## What you have to do
Find and copy each line of the data that includes "give".

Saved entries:
*** Block opens ***

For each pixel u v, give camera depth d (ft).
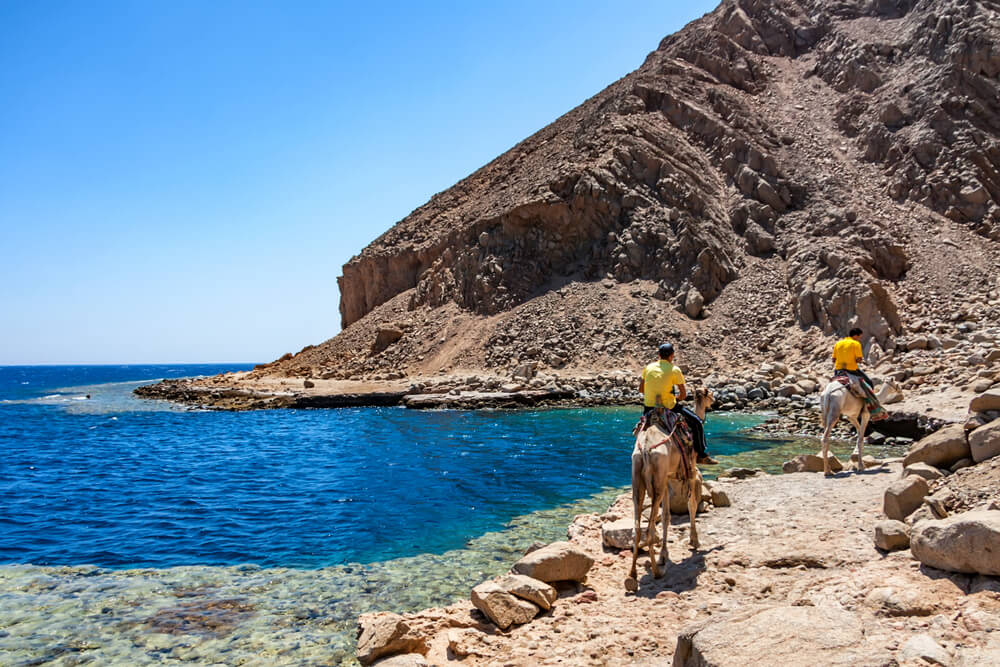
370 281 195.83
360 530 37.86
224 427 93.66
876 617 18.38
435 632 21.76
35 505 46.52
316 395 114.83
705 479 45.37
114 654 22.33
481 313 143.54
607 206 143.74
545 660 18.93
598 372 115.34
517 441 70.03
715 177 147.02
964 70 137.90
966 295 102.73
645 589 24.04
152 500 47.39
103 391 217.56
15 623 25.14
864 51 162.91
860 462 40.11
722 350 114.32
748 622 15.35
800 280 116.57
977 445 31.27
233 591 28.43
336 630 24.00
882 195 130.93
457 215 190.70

*** Block closes ***
*** Block opens ***

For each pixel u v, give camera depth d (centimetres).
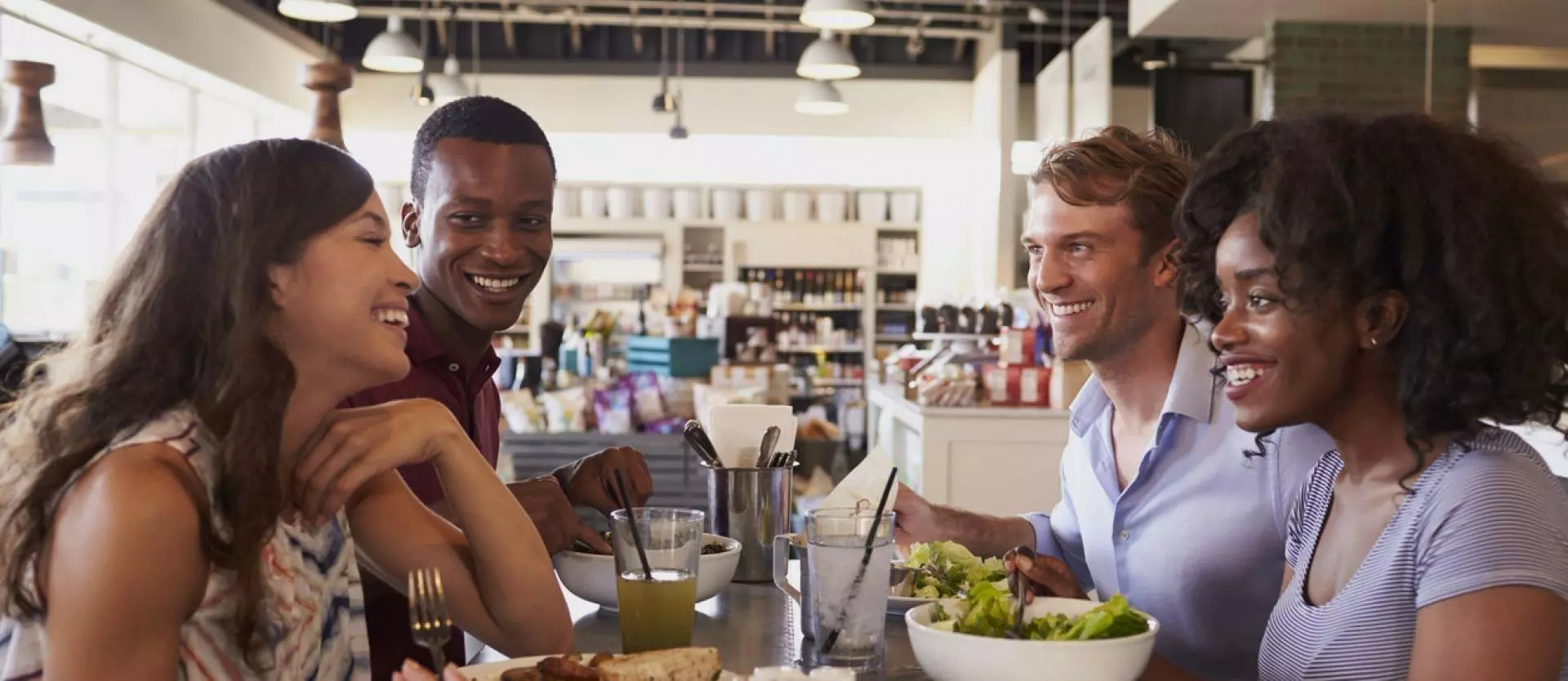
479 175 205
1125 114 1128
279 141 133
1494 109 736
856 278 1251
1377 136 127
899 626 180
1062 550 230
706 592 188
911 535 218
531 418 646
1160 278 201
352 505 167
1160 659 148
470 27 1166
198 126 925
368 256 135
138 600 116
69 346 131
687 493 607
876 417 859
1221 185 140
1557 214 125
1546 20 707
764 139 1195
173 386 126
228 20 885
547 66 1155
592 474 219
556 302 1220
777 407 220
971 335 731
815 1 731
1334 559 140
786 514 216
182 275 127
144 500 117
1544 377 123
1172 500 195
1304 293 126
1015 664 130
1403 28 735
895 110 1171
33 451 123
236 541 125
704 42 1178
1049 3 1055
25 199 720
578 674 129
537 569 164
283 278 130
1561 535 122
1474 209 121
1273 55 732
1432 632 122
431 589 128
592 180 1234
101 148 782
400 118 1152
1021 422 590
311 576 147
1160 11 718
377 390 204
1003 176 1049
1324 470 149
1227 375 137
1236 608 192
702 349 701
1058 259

*** Block closes ***
*** Block opens ***

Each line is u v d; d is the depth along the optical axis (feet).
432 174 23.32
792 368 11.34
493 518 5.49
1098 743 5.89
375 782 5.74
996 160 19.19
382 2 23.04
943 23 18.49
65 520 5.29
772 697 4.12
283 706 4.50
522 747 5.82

*** Block closes ***

## Response to this task
For each pixel u v, give camera depth d (ft).
For each pixel u v, give camera depth d (centimetres).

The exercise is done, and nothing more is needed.